* EXERCISE
Can you pull out the text of each row below and copy its lines character for character, in their original order?

* DATA RECORDS
=== Section Start ===

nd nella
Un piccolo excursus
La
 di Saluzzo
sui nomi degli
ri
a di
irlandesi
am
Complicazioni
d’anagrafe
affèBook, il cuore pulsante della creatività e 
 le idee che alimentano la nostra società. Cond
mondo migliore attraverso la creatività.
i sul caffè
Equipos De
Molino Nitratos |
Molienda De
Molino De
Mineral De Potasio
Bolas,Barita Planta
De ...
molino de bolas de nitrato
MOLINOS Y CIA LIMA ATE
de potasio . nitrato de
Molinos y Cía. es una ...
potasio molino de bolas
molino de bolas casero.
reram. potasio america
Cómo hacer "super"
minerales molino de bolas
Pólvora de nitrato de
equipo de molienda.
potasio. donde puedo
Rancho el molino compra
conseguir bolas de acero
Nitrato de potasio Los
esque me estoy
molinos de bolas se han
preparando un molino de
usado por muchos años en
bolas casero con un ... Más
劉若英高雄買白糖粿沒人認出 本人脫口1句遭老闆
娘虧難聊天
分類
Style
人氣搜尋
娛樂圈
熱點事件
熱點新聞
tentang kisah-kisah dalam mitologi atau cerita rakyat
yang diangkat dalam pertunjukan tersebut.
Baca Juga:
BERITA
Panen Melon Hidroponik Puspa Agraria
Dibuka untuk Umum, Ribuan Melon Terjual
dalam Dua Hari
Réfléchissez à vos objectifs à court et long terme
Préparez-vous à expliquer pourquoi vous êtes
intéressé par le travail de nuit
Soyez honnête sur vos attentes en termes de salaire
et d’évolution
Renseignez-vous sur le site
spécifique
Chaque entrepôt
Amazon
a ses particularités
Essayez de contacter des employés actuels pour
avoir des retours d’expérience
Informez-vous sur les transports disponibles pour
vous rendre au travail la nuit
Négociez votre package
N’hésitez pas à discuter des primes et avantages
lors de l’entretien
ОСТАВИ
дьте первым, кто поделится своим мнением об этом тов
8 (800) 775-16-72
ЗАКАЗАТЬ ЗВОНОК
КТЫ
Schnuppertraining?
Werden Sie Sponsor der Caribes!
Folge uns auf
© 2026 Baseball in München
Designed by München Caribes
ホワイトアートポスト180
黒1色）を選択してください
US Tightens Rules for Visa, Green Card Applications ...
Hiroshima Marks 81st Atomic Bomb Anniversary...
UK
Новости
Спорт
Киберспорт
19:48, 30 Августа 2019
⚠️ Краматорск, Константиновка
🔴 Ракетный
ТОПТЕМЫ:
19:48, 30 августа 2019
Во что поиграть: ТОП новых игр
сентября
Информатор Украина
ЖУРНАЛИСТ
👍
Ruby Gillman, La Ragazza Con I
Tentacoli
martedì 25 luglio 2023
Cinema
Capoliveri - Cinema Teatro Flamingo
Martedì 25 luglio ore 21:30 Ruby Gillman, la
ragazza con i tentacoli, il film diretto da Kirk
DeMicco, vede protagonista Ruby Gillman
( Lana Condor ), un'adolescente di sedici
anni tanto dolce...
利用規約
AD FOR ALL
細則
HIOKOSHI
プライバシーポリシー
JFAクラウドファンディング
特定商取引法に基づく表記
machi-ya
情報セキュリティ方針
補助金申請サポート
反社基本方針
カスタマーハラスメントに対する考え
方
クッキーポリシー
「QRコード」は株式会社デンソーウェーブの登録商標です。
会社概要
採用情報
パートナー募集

=== Section End ===

* REPLY TO THE EXERCISE
nd nella
Un piccolo excursus
La
 di Saluzzo
sui nomi degli
ri
a di
irlandesi
am
Complicazioni
d’anagrafe
affèBook, il cuore pulsante della creatività e 
 le idee che alimentano la nostra società. Cond
mondo migliore attraverso la creatività.
i sul caffè
Equipos De
Molino Nitratos |
Molienda De
Molino De
Mineral De Potasio
Bolas,Barita Planta
De ...
molino de bolas de nitrato
MOLINOS Y CIA LIMA ATE
de potasio . nitrato de
Molinos y Cía. es una ...
potasio molino de bolas
molino de bolas casero.
reram. potasio america
Cómo hacer "super"
minerales molino de bolas
Pólvora de nitrato de
equipo de molienda.
potasio. donde puedo
Rancho el molino compra
conseguir bolas de acero
Nitrato de potasio Los
esque me estoy
molinos de bolas se han
preparando un molino de
usado por muchos años en
bolas casero con un ... Más
劉若英高雄買白糖粿沒人認出 本人脫口1句遭老闆
娘虧難聊天
分類
Style
人氣搜尋
娛樂圈
熱點事件
熱點新聞
tentang kisah-kisah dalam mitologi atau cerita rakyat
yang diangkat dalam pertunjukan tersebut.
Baca Juga:
BERITA
Panen Melon Hidroponik Puspa Agraria
Dibuka untuk Umum, Ribuan Melon Terjual
dalam Dua Hari
Réfléchissez à vos objectifs à court et long terme
Préparez-vous à expliquer pourquoi vous êtes
intéressé par le travail de nuit
Soyez honnête sur vos attentes en termes de salaire
et d’évolution
Renseignez-vous sur le site
spécifique
Chaque entrepôt
Amazon
a ses particularités
Essayez de contacter des employés actuels pour
avoir des retours d’expérience
Informez-vous sur les transports disponibles pour
vous rendre au travail la nuit
Négociez votre package
N’hésitez pas à discuter des primes et avantages
lors de l’entretien
ОСТАВИ
дьте первым, кто поделится своим мнением об этом тов
8 (800) 775-16-72
ЗАКАЗАТЬ ЗВОНОК
КТЫ
Schnuppertraining?
Werden Sie Sponsor der Caribes!
Folge uns auf
© 2026 Baseball in München
Designed by München Caribes
ホワイトアートポスト180
黒1色）を選択してください
US Tightens Rules for Visa, Green Card Applications ...
Hiroshima Marks 81st Atomic Bomb Anniversary...
UK
Новости
Спорт
Киберспорт
19:48, 30 Августа 2019
⚠️ Краматорск, Константиновка
🔴 Ракетный
ТОПТЕМЫ:
19:48, 30 августа 2019
Во что поиграть: ТОП новых игр
сентября
Информатор Украина
ЖУРНАЛИСТ
👍
Ruby Gillman, La Ragazza Con I
Tentacoli
martedì 25 luglio 2023
Cinema
Capoliveri - Cinema Teatro Flamingo
Martedì 25 luglio ore 21:30 Ruby Gillman, la
ragazza con i tentacoli, il film diretto da Kirk
DeMicco, vede protagonista Ruby Gillman
( Lana Condor ), un'adolescente di sedici
anni tanto dolce...
利用規約
AD FOR ALL
細則
HIOKOSHI
プライバシーポリシー
JFAクラウドファンディング
特定商取引法に基づく表記
machi-ya
情報セキュリティ方針
補助金申請サポート
反社基本方針
カスタマーハラスメントに対する考え
方
クッキーポリシー
「QRコード」は株式会社デンソーウェーブの登録商標です。
会社概要
採用情報
パートナー募集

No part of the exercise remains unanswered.